Despite making some remarkable advances that were copied throughout Bordeaux and the world, perhaps Philippe is best remembered for obtaining the only significant change in the 1855 classification (Chateau Cantermerle was added in a minor change made in 1856), the upgrading of Mouton from second to first growth status.  By the second half of the 19th century, the wines of Mouton had established a reputation and price that put it with other first growths.  The problem was the 1855 classification was never designed to be permanent.  Therefore, it was never designed to be updated.  What started out as a snapshot in time, took on an unintended permanence.  This situation was unacceptable to Philippe who created this motto:  Premier ne puis, second ne daigne, Mouton suis, which translates:  First I cannot be, second I do not deign to be, I am Mouton.  The slogan was printed on the labels and became his mantra.  After fifty years of campaigning and using his influence, Mouton was elevated to First Growth status in 1973.  Philippe, accordingly, changed his slogan to Premier je suis, second je fus. Mouton ne change, or First I am, second I was. Mouton does not change.

The 1973 vintage was not only the first release as a first growth, but the label was designed by Pablo Picasso.  Unfortunately, the 1973 was poor and the wine was one of the weaker efforts of Mouton. 

Philippe remarried in 1954 and with his wife Pauline, created the Museum of Wine and Art which displays artifacts and exhibits tracing wine from early pre-history up to present times.  Sadly she died in 1976.  Philippe died in 1988.  Today the estate is run by the daughter of Philippe, the Baroness Philippine de Rothschild.

Chateau Mouton is located in the village of Pauillac, about thirty miles northwest of the city of Bordeaux.  There are 203 acres of vines.  The red varieties include 77% Cabernet Sauvignon, 11% Merlot, 10% Cabernet Franc and 2% Petit Verdot.  The average age of the vines is about fifty years.  The soil is mostly gravel on a subsoil of marl and clay.  The Grand Vin is known as Chateau Mouton and approximately 20,000 to 25,000 cases are produced each year.  The wines are fermented in oak vats and matured in new oak barrels.  A second wine called Le Petit Mouton has also been produced since 1993 using grapes and barrels that did not meet the strict selection requirements for the Grand Vin.  The label of Le Petit Mouton is also a design of Jean Carlu who you will remember designed the first Mouton label back in 1924.  Chateau Mouton also makes a white wine called Aile d’Argent.  This is a blend of Sauvignon Blanc with Semillon and Muscadelle grapes as well.  They make approximately 1200 cases each year. 

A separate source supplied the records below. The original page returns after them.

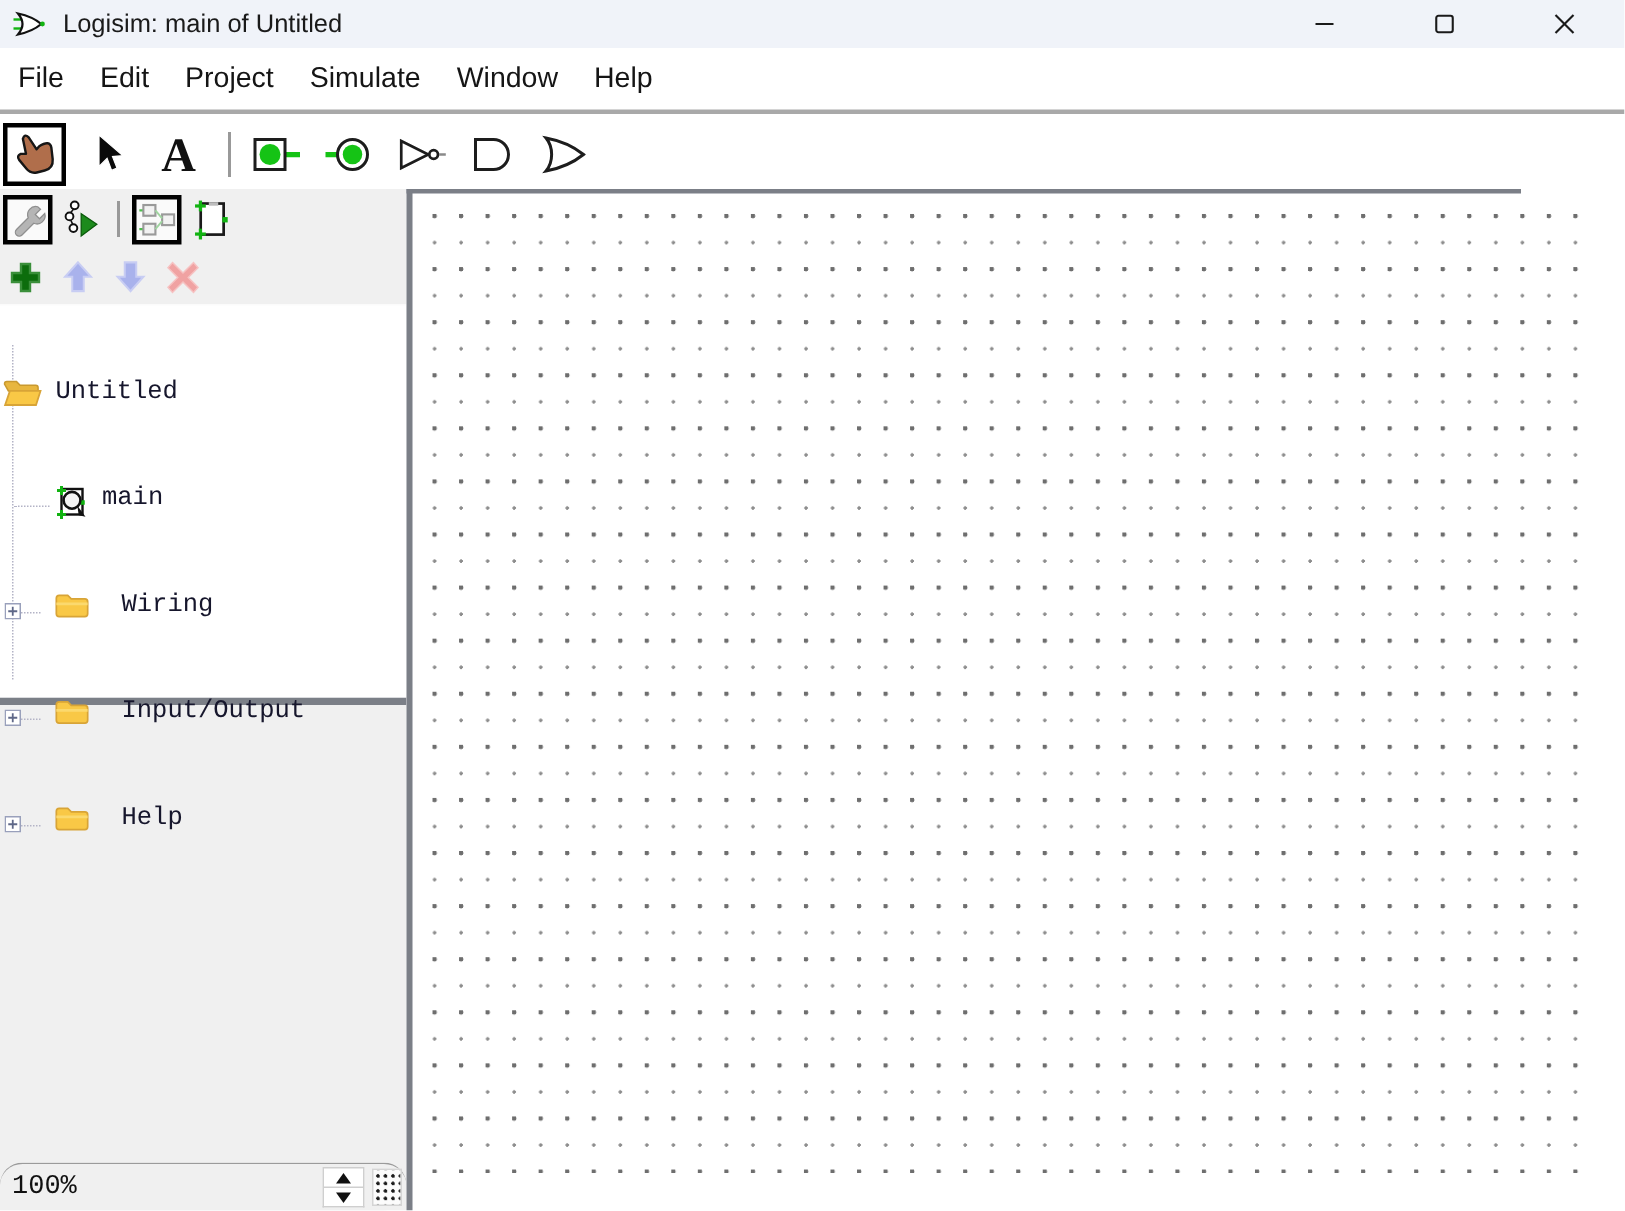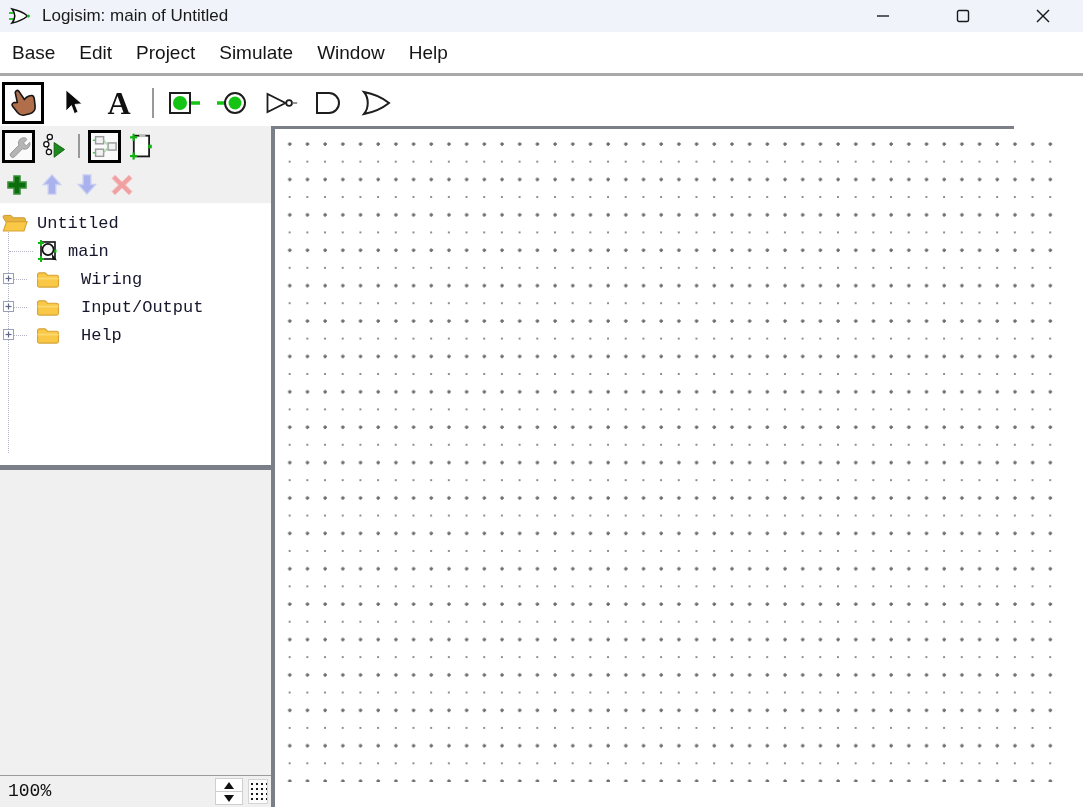"Base" span.menu-item { text: Base -> File }
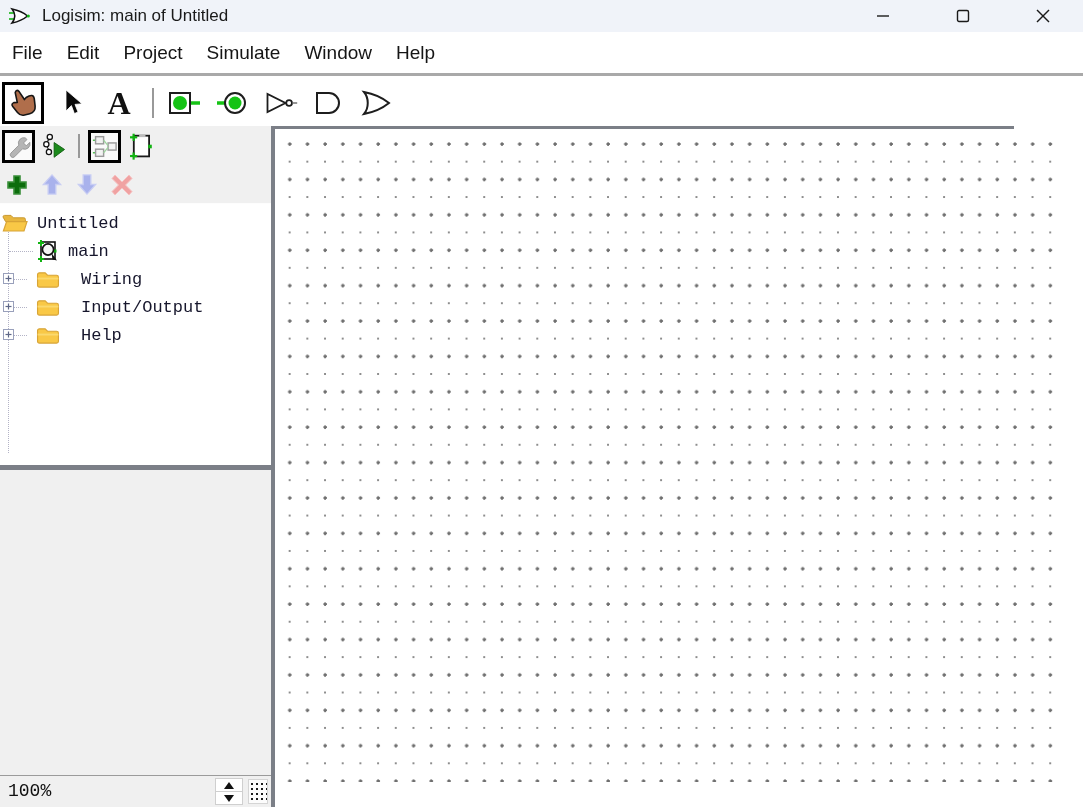"Untitled" .tree-row { align-items: center -> none; margin-top: none -> 43px }
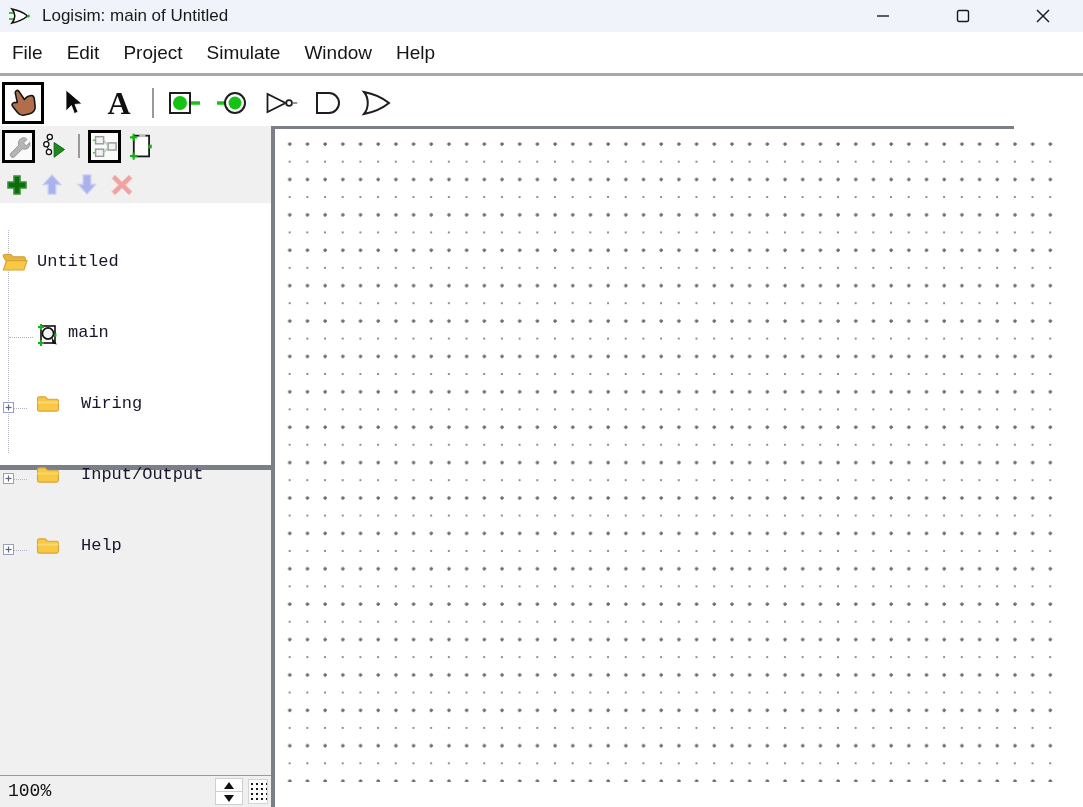"100%" .bottom-bar { border-radius: none -> 15px }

Mouton has taken a place in popular culture over the years.  In the 1976 Judgment of Paris competition, the 1970 Mouton was the highest rated French wine finishing as the second highest rated red wine.  In the novel Goldfinger, James Bond is served a 1947 Mouton Rothschild.  In the movie Diamonds are Forever, James Bond sees thru a villain’s disguise when he did not know that Mouton Rothschild was a Claret, the British word describing Bordeaux reds.  Also, in the movie Weekend at Bernies, the 1982 Mouton is consumed during a restaurant scene. 

As with other First Growths, pricing put it out of reach for most wine drinkers.  A great vintage will now cost over $500 on release and the lesser vintages are still $300+.  The most recent vintage, the 2009, which is being sold on futures as it has not yet been released, is selling for $750+.  The famed 1982 vintage, highly rated by the critics, now sells for over $1,000 a bottle.  Personally, I doubt I will be buying any more for personal consumption.  Yet, any wine enthusiast should really try a bottle at some point.  Perhaps it means getting seven friends together and splitting the cost so that everyone can get a taste.  If you are lucky enough to try a glass; savor it.  You are drinking more than wine, you are drinking history and determination.